> **DATA SECTION**
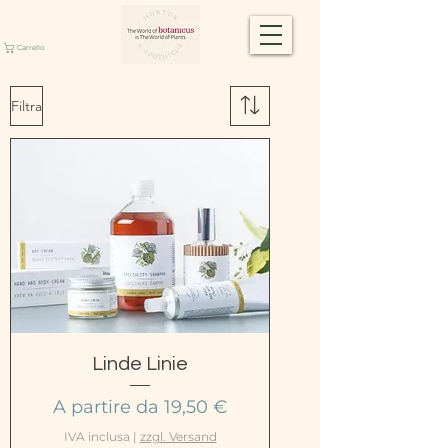
Carrello
Filtra
Linde Linie
Prezzo scontato
A partire da
19,50 €
IVA inclusa
|
zzgl. Versand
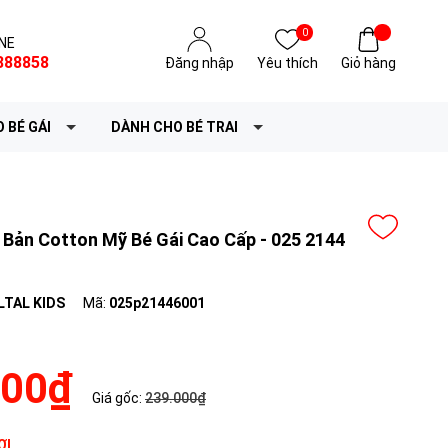
0
NE
888858
Đăng nhập
Yêu thích
Giỏ hàng
 BÉ GÁI
DÀNH CHO BÉ TRAI
 Bản Cotton Mỹ Bé Gái Cao Cấp - 025 2144
LTAL KIDS
Mã:
025p21446001
200₫
Giá gốc:
239.000₫
ƠI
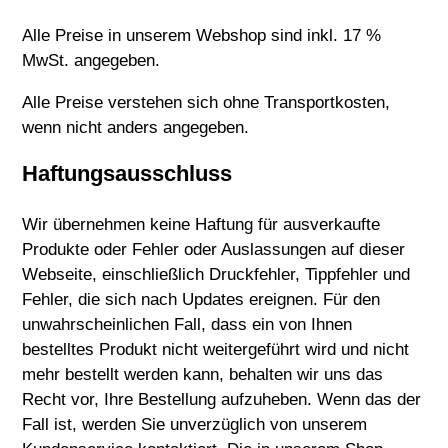
Alle Preise in unserem Webshop sind inkl. 17 %
MwSt. angegeben.
Alle Preise verstehen sich ohne Transportkosten,
wenn nicht anders angegeben.
Haftungsausschluss
Wir übernehmen keine Haftung für ausverkaufte
Produkte oder Fehler oder Auslassungen auf dieser
Webseite, einschließlich Druckfehler, Tippfehler und
Fehler, die sich nach Updates ereignen. Für den
unwahrscheinlichen Fall, dass ein von Ihnen
bestelltes Produkt nicht weitergeführt wird und nicht
mehr bestellt werden kann, behalten wir uns das
Recht vor, Ihre Bestellung aufzuheben. Wenn das der
Fall ist, werden Sie unverzüglich von unserem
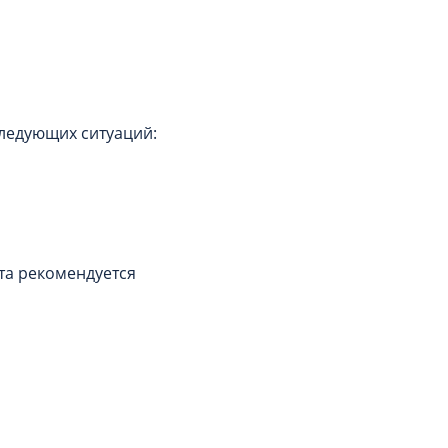
следующих ситуаций:
ста рекомендуется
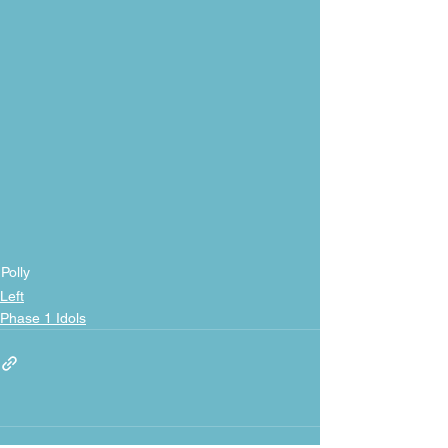
Polly
Left
Phase 1 Idols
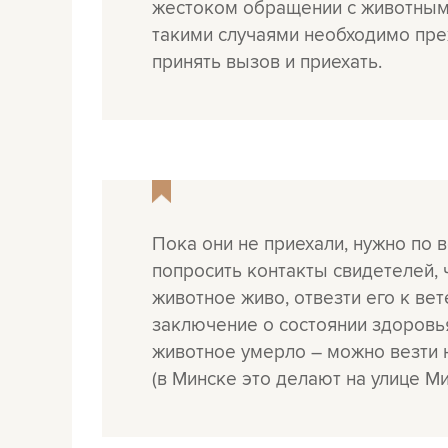
жестоком обращении с животными.
такими случаями необходимо пре
принять вызов и приехать.
Пока они не приехали, нужно по 
попросить контакты свидетелей, 
животное живо, отвезти его к ве
заключение о состоянии здоровья
животное умерло – можно везти 
(в Минске это делают на улице Мин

> **WHAT THE TASK ASKS**
Output every entry verbatim but skip the pictures.

> **OUTPUT OF THE EXERCISE**
Carrello
Filtra
Linde Linie
Prezzo scontato
A partire da
19,50 €
IVA inclusa
|
zzgl. Versand
0
NE
888858
Đăng nhập
Yêu thích
Giỏ hàng
 BÉ GÁI
DÀNH CHO BÉ TRAI
 Bản Cotton Mỹ Bé Gái Cao Cấp - 025 2144
LTAL KIDS
Mã:
025p21446001
200₫
Giá gốc:
239.000₫
ƠI
Alle Preise in unserem Webshop sind inkl. 17 %
MwSt. angegeben.
Alle Preise verstehen sich ohne Transportkosten,
wenn nicht anders angegeben.
Haftungsausschluss
Wir übernehmen keine Haftung für ausverkaufte
Produkte oder Fehler oder Auslassungen auf dieser
Webseite, einschließlich Druckfehler, Tippfehler und
Fehler, die sich nach Updates ereignen. Für den
unwahrscheinlichen Fall, dass ein von Ihnen
bestelltes Produkt nicht weitergeführt wird und nicht
mehr bestellt werden kann, behalten wir uns das
Recht vor, Ihre Bestellung aufzuheben. Wenn das der
Fall ist, werden Sie unverzüglich von unserem
следующих ситуаций:
ста рекомендуется
Polly
Left
Phase 1 Idols
жестоком обращении с животными.
такими случаями необходимо пре
принять вызов и приехать.
Пока они не приехали, нужно по 
попросить контакты свидетелей, 
животное живо, отвезти его к ве
заключение о состоянии здоровья
животное умерло – можно везти 
(в Минске это делают на улице Мин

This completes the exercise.